Interview with Donna Crow

» Posted on Nov 18, 2010 in Blog | Comments Off on Interview with Donna Crow

A Very Private Grave
This week I’m hosting Terri Reed and Stephanie Newton with Holiday Havoc, Donna Crow with A Very Private Grave, and Karen Witemeyer with Head in the Clouds. If you want to enter the drawings, please leave a comment on one of the post during the week with your email address. I will not enter you without an email address (my way to contact you if you win). If you don’t want to leave an email address, another way you can enter is to email me at The drawings end Sunday (November 21st) evening.

Interview with Donna Crow:

1. What made you start writing?

I have written all my life: My first short story in the third grade— about one of King Arthur’s Knights— and my first series in the sixth grade— adventure stories starring me. But I wrote my first novel Brandley’s Search (reissued as Where Love Begins) when the character of Brandley and his story got in my head and I couldn’t get it out. It was like being pregnant.

2. How long have you been writing? When did you sell your first book?

I wrote Brandley’s Search in the late 70’s, but it wasn’t published until 1986 as part of my Cambridge Collection series. My first published novel was Greengold Autumn, an inspirational romance for Zondervan’s Serenade Romance series. That was great fun to be among the first over the threshold in the exciting new world of inspirational romance.

3. How do you handle rejections?

It’s important always to have a Plan B. As soon as a manuscript is sent out I look for another market— just in case. There have been times when I couldn’t wait for a manuscript to come back because I liked Plan B better. Or plan C or Plan D or. . . Of course, that doesn’t mean it still doesn’t hurt.

4. Why do you write?

To tell the story. Especially because I always incorporate a lot of history even in my contemporary novels. I want to share the stories of those who have done so much, suffered so much, to hand the faith down to us. I believe it’s terribly important that we appreciate our heritage in order to preserve it.

5. What would you be doing with your free time if you weren’t writing?

Reading, gardening, playing with my grandchildren.

6. What are you working on right now?

A Darkly Hidden Truth, the second book in my Monastery Murders series. I’m having a great time with this series because my heroine is such fun to work with. She’s young and energetic and headstrong and I keep telling her she really needs to grow up. Antony agrees, but he also finds her rather charming as she is. Except now she thinks she wants to become a nun. What am I going
to do with her?

7. Do you put yourself into your books/characters?

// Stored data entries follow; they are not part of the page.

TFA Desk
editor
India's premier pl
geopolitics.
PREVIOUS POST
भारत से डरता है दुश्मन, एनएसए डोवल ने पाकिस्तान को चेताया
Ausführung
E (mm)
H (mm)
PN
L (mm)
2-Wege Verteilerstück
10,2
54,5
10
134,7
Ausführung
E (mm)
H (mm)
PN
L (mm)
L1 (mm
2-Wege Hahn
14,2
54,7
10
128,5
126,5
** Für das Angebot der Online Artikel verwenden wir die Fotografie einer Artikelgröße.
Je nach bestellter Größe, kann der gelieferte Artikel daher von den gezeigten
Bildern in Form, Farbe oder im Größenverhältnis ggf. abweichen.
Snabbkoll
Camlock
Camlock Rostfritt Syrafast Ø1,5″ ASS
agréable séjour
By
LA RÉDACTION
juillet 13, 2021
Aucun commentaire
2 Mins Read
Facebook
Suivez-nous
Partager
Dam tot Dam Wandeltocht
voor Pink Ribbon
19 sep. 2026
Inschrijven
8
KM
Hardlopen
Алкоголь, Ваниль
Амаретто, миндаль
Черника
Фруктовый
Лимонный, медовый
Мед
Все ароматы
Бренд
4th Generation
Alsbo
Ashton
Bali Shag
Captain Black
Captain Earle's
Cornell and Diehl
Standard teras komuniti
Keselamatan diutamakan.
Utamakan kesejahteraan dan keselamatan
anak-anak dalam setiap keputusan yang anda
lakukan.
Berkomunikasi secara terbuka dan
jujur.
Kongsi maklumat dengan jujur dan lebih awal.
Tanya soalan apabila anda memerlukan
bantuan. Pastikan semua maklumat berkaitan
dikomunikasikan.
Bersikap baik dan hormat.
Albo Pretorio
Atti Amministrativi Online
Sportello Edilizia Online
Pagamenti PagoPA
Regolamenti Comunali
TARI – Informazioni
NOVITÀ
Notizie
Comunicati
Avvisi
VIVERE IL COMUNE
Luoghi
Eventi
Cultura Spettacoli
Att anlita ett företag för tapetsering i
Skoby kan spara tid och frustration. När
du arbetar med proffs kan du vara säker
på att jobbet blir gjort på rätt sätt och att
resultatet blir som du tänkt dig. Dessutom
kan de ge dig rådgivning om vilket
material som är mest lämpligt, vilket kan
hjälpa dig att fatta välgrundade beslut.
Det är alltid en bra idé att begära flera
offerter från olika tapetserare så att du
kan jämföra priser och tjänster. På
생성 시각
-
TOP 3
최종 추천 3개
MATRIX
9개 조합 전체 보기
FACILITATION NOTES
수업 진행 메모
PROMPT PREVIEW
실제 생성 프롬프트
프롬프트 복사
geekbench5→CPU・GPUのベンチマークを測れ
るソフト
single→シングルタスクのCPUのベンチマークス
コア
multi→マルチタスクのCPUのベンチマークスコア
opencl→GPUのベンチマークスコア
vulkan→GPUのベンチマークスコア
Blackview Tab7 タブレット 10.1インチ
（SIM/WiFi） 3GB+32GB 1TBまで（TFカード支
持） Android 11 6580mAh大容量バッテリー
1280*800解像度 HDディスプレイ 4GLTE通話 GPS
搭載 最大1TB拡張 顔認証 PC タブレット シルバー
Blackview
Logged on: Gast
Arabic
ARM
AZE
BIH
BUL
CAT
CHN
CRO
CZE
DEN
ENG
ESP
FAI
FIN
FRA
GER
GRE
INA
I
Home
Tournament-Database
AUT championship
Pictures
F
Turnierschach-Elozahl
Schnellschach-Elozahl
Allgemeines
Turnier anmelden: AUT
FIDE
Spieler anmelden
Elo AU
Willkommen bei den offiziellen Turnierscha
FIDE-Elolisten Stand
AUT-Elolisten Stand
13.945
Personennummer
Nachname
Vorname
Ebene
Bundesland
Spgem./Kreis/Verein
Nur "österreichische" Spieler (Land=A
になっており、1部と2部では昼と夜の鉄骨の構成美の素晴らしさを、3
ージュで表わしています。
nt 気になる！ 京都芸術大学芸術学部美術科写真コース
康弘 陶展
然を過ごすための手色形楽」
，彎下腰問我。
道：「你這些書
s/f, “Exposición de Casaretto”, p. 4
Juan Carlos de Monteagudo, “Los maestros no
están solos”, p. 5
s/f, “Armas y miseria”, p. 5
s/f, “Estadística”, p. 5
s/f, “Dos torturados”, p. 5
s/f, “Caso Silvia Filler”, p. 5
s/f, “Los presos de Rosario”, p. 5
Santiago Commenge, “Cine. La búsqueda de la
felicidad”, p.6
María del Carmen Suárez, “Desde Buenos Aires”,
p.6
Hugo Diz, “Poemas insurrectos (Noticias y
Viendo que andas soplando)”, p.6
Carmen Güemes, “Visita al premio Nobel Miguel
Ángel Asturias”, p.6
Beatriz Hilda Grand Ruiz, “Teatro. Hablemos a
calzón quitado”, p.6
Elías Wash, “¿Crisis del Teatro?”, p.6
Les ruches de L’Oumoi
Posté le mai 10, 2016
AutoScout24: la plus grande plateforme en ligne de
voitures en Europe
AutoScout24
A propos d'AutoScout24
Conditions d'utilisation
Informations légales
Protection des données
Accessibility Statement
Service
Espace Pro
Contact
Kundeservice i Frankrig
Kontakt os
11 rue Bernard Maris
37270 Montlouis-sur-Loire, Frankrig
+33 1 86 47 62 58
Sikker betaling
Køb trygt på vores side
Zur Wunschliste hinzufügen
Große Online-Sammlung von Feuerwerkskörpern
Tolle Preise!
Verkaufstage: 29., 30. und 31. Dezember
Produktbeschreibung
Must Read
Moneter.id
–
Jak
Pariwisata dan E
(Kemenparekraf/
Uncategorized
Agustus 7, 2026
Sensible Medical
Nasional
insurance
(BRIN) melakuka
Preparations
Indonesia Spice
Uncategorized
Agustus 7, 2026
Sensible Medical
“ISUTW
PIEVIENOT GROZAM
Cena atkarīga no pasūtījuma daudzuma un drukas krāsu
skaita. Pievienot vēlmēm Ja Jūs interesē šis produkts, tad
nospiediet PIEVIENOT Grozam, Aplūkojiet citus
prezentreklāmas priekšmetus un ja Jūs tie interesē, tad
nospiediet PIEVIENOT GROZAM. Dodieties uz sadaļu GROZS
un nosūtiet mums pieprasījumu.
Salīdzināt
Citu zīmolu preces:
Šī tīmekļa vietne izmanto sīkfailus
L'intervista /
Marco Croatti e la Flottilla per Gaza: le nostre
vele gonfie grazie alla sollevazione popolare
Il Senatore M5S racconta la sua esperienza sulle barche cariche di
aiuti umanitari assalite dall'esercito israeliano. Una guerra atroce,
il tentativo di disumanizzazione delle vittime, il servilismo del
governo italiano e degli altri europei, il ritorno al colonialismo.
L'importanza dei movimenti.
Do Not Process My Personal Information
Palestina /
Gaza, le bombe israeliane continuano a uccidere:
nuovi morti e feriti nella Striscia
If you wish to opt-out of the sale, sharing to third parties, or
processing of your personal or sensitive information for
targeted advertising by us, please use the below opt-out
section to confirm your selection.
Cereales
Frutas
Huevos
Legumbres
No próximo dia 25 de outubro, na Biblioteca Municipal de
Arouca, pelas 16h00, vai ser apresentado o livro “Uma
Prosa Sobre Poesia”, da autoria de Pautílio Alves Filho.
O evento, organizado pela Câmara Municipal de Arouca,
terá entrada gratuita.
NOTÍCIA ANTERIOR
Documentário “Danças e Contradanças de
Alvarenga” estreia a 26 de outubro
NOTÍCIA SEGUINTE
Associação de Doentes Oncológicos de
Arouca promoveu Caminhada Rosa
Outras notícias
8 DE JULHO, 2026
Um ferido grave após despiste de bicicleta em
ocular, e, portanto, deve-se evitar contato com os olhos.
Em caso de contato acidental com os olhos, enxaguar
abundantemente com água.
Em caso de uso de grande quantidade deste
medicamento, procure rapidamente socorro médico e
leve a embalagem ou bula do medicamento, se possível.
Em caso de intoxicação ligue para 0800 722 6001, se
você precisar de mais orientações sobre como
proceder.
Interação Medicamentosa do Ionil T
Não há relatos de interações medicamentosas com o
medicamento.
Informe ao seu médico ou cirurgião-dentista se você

My thoughts, my faith, my daydreams, but not my personality. I used a lot of my daughter’s background in developing Felicity because Elizabeth did study classics at Oxford, teach school in London and go off to a monastery in Yorkshire to study (but not to become a nun). I learned very quickly, though, that giving Felicity Elizabeth’s personality made her very boring. Sweet, devout, careful people are great to live with, but not to write about.

8. Tell us about the book you have out right now.

I guess told you quite a bit about it when I told you about Felicity. She is devastated when she finds her beloved Fr. Dominic brutally murdered and Fr. Antony, her church history lecturer, soaked in his blood.

A Very Private Grave is a contemporary novel with a thoroughly modern heroine who must learn some ageless truths in order to solve the mystery and save her own life as she and Fr. Antony flee a murderer and follow clues that take them to out-of-the way sites in northern England and southern Scotland. The narrative mixes detection, intellectual puzzles, spiritual aspiration, romance, and the solving of clues ancient and modern.

9. Do you have any advice for other writers?

Read, read, read— the very best in your genre. Then write from your passion.

10. How important is faith in your books?

As in my life, it’s the center of everything. This is something Felicity has to learn— the reality of a life of faith. By the end of book 1 she’s starting to catch on.

11. What themes do you like to write about?

Almost all of my books deal in some way with the history of British Christianity. But that’s a subject, not a theme. I believe my overall theme is the importance of spiritual heritage.

12. What is your favorite book you’ve written and why?

Perhaps the most important book I’ve written is Glastonbury, The Novel of Christian England, an Arthurian grail search epic that starts with the birth of Christ and goes through the Reformation.

13. What is your writing schedule like?

I begin my day with tea and devotions in my office, then go straight to my computer, answer any pressing e-mails, then get right to work. My husband’s office is also at home, so at 3:00 we break for afternoon tea and share our days to that point— just as we did when we had children coming in from school. It’s a pattern I now see our children repeating with our grandchildren.